Once on Gwinny's back, the gown falls in graceful folds to the floor and the cuffs hang just over her wrists. And by all the saints if the color doesn't make her eyes glow like fishponds just after the weirsman's brush.

“There!” I clap my hands and grin. “Splendid. Oh, saints, mayhap this'll work. You hardly look Welsh at all!”

Gwinny stiffens as if she got a cold-water drench. She skins the gown off, leaves it in a pile on the floor, and puts on her gray smock once more. Then she goes back to sweeping.
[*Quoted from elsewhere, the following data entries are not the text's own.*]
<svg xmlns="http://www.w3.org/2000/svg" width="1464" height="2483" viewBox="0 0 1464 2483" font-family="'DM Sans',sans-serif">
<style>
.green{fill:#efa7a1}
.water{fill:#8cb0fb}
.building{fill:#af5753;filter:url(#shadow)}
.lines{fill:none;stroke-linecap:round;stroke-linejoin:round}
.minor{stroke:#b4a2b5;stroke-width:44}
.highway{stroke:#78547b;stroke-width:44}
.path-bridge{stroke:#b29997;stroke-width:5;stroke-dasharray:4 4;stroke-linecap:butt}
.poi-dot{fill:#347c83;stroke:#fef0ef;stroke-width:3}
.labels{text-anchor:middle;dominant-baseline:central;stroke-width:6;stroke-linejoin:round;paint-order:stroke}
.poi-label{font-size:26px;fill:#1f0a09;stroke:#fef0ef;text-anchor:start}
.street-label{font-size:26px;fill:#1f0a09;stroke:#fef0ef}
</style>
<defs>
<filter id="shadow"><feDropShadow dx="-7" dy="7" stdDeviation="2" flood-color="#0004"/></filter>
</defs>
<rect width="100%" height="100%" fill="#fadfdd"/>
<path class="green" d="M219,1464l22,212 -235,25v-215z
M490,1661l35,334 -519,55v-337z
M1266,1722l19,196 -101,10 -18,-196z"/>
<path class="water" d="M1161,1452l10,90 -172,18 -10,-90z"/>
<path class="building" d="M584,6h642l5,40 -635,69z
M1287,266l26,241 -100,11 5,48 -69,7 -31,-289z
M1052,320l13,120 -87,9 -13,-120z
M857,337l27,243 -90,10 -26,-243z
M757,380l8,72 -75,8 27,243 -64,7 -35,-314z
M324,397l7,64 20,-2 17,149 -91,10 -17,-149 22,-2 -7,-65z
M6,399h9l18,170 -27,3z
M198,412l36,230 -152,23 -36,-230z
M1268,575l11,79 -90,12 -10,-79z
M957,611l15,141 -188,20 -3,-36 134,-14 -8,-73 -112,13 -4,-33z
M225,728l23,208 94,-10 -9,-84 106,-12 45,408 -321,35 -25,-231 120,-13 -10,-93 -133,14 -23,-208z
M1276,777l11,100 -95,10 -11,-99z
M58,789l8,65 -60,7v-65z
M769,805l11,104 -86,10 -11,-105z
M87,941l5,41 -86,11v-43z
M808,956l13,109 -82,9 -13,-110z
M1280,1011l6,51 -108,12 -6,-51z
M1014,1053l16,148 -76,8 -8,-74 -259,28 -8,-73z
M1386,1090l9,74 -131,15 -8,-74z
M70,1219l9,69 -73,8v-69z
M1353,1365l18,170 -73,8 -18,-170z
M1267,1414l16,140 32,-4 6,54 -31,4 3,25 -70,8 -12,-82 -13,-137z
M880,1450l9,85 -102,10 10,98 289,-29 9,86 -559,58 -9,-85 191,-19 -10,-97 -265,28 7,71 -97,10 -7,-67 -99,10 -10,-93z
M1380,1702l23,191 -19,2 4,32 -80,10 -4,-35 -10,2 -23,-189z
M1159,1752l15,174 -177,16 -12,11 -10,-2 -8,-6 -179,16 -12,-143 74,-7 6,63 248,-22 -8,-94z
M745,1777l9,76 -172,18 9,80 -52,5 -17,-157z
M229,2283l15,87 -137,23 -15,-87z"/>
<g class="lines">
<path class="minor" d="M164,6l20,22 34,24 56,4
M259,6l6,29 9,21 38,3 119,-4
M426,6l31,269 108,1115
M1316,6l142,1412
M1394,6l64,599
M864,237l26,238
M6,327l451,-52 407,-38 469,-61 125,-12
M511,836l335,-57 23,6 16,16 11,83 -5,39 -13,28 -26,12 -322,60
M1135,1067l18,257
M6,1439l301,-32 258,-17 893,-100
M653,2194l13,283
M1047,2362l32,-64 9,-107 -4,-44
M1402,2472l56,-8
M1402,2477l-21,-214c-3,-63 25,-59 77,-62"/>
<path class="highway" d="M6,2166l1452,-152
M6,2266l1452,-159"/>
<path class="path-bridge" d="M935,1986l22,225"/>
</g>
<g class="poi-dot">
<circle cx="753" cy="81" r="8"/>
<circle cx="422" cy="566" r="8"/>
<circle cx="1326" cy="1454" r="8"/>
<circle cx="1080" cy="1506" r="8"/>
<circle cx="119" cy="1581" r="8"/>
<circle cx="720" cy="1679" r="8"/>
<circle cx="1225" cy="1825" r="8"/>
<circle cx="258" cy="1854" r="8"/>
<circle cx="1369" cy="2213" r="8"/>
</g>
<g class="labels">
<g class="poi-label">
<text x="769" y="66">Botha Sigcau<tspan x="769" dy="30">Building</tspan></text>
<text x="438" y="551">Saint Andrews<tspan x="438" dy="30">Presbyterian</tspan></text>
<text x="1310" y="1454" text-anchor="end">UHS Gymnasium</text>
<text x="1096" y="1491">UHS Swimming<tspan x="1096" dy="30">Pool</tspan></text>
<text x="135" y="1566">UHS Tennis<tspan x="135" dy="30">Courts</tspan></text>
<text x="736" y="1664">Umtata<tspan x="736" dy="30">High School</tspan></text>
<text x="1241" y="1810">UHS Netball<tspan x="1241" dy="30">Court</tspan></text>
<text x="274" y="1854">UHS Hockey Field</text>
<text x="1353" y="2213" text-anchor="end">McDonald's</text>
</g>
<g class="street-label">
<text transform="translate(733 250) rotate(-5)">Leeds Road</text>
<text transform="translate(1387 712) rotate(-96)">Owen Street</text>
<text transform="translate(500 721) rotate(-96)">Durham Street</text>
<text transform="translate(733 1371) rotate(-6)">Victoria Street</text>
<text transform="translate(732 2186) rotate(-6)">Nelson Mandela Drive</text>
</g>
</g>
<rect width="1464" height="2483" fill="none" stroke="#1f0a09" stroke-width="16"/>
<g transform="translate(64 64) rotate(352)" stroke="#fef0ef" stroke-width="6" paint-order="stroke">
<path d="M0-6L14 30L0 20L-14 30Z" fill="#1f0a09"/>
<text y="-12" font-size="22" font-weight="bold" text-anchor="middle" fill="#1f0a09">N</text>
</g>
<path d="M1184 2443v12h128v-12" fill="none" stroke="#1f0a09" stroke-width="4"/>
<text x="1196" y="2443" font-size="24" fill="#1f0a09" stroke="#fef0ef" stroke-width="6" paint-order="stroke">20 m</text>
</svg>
I scoop up the kirtle and fling it at Gwinny. “Put that on! How dare you insult me so basely? Spurning a gift, a gift that's worth what you earn in a year.”

Gwinny makes no move to catch the gown. It hits her shoulder and slides to the floor. She toes the folds of wool and closes her eyes for a long moment.

Then she retrieves it, strips off her filthy smock, and slides into the new garment slowly, as though it's a shroud.

“Good.” I fold my arms. “For shame, Gwinny. Treating me this way when I seek to help you.”

She collects her old goaty smock, folds it, and places it near the rear storage chamber.

“That new gown will be on your back tomorrow,” I tell her, “and the next day, and the day after that.”

She nods without looking at me and retrieves the broom.

I mutter a rapid prayer to any saint listening. Please let the
honesti
girls be fooled. Otherwise I will have to move house again or take up residence in the cellar.

Mayhap they won't come. Mayhap they won't want to be seen with a
novi.
Mayhap Emmaline's father will forbid her. Mayhap William will forbid Aline.

If God Almighty has any mercy, none of them will come.

 

They all come. They bring their embroidery. Now we're sitting here in stifling silence while I try to think of things to say to daughters of the
honesti,
two of whom keep smirking and snorting and snickering whenever they glance my way.

Even their maids brought needlework. Margery and Maudie and May. The three maids sit in a row like little poppets on a bench dragged in from the hall. They sew shifts for their mistresses while my “maid” stands in the shadows like an effigy, smelling vaguely of straw.

Please don't let Gwinny ruin this. All she has to do is be still.

We've already spoken of the beastly weather. The way heat clings to floorplanks and leaves skin damp and sticky. We've spoken of William, Emmaline's father, my father, and Evilbeth's betrothed.

Now it's quiet. Sickly quiet. The kind of quiet that makes you stare at your needle and try to ignore the hair prickling at the back of your neck.

I clear my throat. I cannot stand it. “So . . . what are you all doing for Michaelmas Eve?”

Emmaline frowns. “Well, what else is there but—?”

“Nothing,” Evilbeth cuts in. “That is, naught but silent prayer and contemplation. And fasting. We fast and pray to honor the saint. Alone.”

“But, Bet, you've forgotten the bonfire!” Emmaline wriggles and grins like a child on her year-day. “Oh, you'll love it, Cecily, there's naught else like it all year! There'll be cider and music and dancing, and if you're brave, you can put chestnuts in the fire and divine who your future husband will be!”

“As if that's likely,” Aline mutters, squinting at a stitch.

Evilbeth glares at Emmaline, but Emmaline doesn't notice because she's toying with her half-finished veil and gazing dreamily into the hearthfire as if it's Michaelmas already.

I dredge up a smile. “That sounds lovely. At Edgeley, we'd crack nuts in the church. We could do that here.”

“We could,” Evilbeth drawls, “if we were
novi
and didn't know any better.”

“I fancy a honey wafer.” I leap to my feet and throw my linen blindly onto the bench. There's a tiny metal sound like my needle coming loose, but I pay no heed. “We have them all the time, so I'm sure there's a big pile in the kitchen. Gwinny!”

She shambles out of the shadows, tripping over her hem. She looks worse than usual, stains on her new gown and big dark rings around her eyes.